July 28, 1998
Bell Atlantic and GTE Make Connection, Agree to Merge
Yi-Hsin Chang (TMF Puck)
ALEXANDRIA, VA (July 28, 1998) /FOOLWIRE/ -- Bell Atlantic (NYSE: BEL) and GTE (NYSE: GTE) have agreed to join in a merger of equals valued at $53.36 billion in stock. As outlined in today's press release, the combined company will be the nation's largest local exchange carrier and cellular phone service provider and will carry more than 30% of the world's international phone traffic. It also will be the world's largest phone directory publisher. Of course, the deal is subject to regulatory approval.

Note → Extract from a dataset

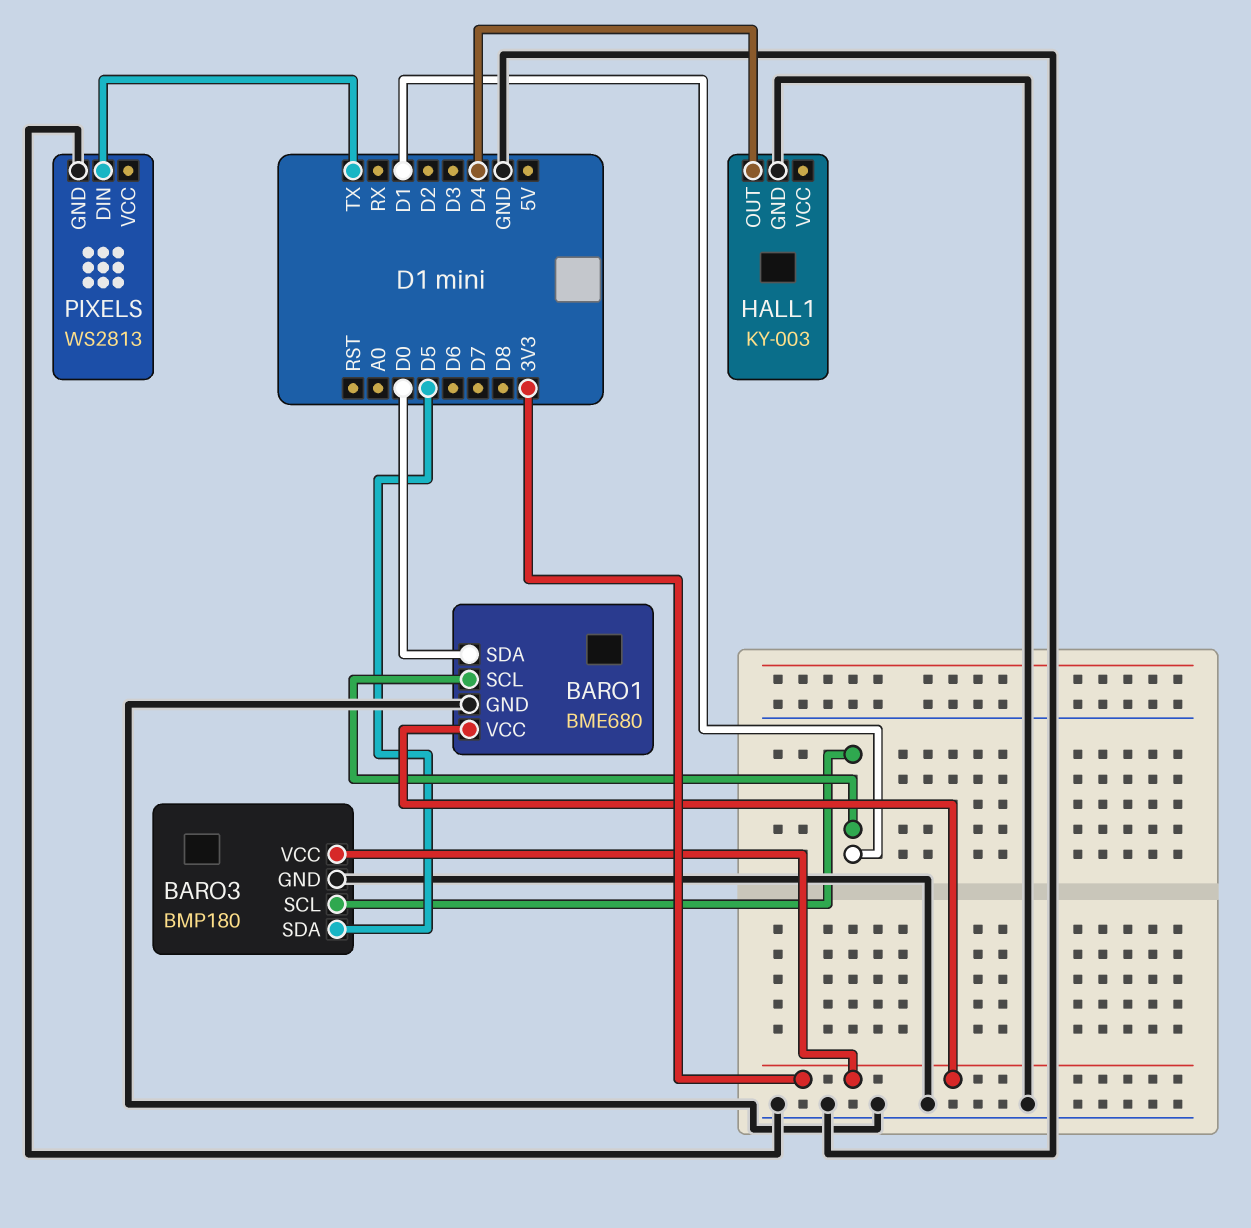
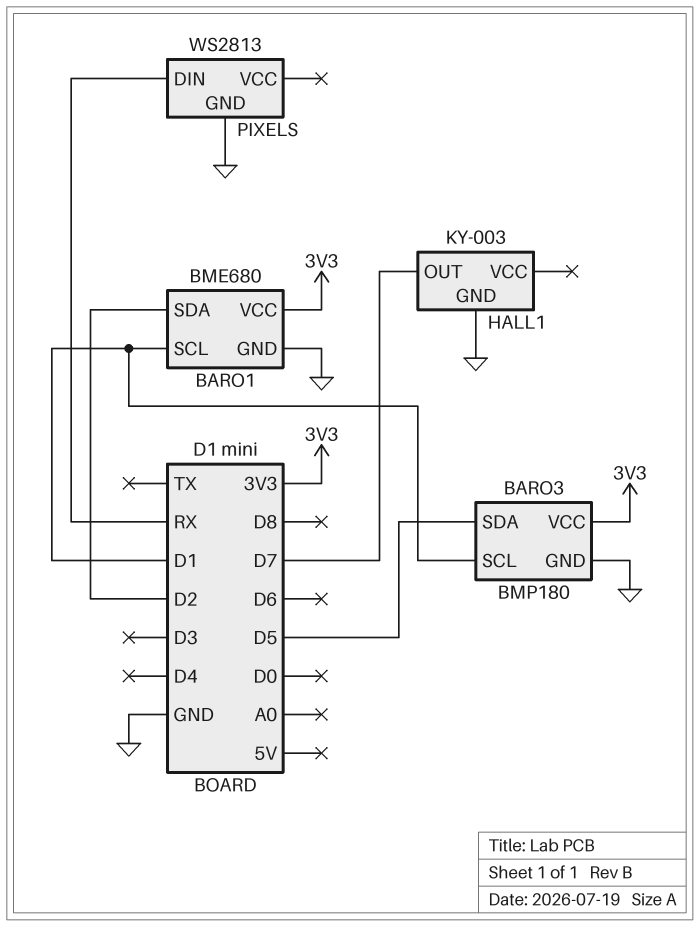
BARO1 pin SDA: D0 -> D2
HALL1 pin OUT: D4 -> D7
PIXELS pin DIN: TX -> RX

Under the terms of the agreement, GTE shareholders will receive 1.22 Bell Atlantic shares for each GTE share. Based on Bell Atlantic's closing price yesterday, that values GTE at $54.90 -- 1.5% below GTE's last close of $55 3/4. The "no premium" deal may come as a surprise considering that GTE has higher revenue growth, but taking into account GTE's $14.1 billion in debt as of the end of the first quarter, the transaction is actually worth $67.46 billion.
The companies expect the transaction will be accretive to earnings per share in the first year following the deal's completion. In addition, they expect to produce $2 billion in cost-saving synergies within three years of completion and generate an additional $2 billion in revenue synergies. Because the merger partners view the deal as a growth opportunity, they don't expect significant job cuts.
Like many other recent mega-mergers, GTE's chairman and CEO Charles Lee and Bell Atlantic CEO Ivan Seidenberg will serve as co-CEOs of the combined company. Lee will be chairman and Seidenberg will be president. In mid-2002, Seidenberg will become the sole CEO, and Lee will stay on as non-executive chairman until 2004, when that position also will be taken over by Seidenberg. The merged entity will be based in New York, current home of Bell Atlantic.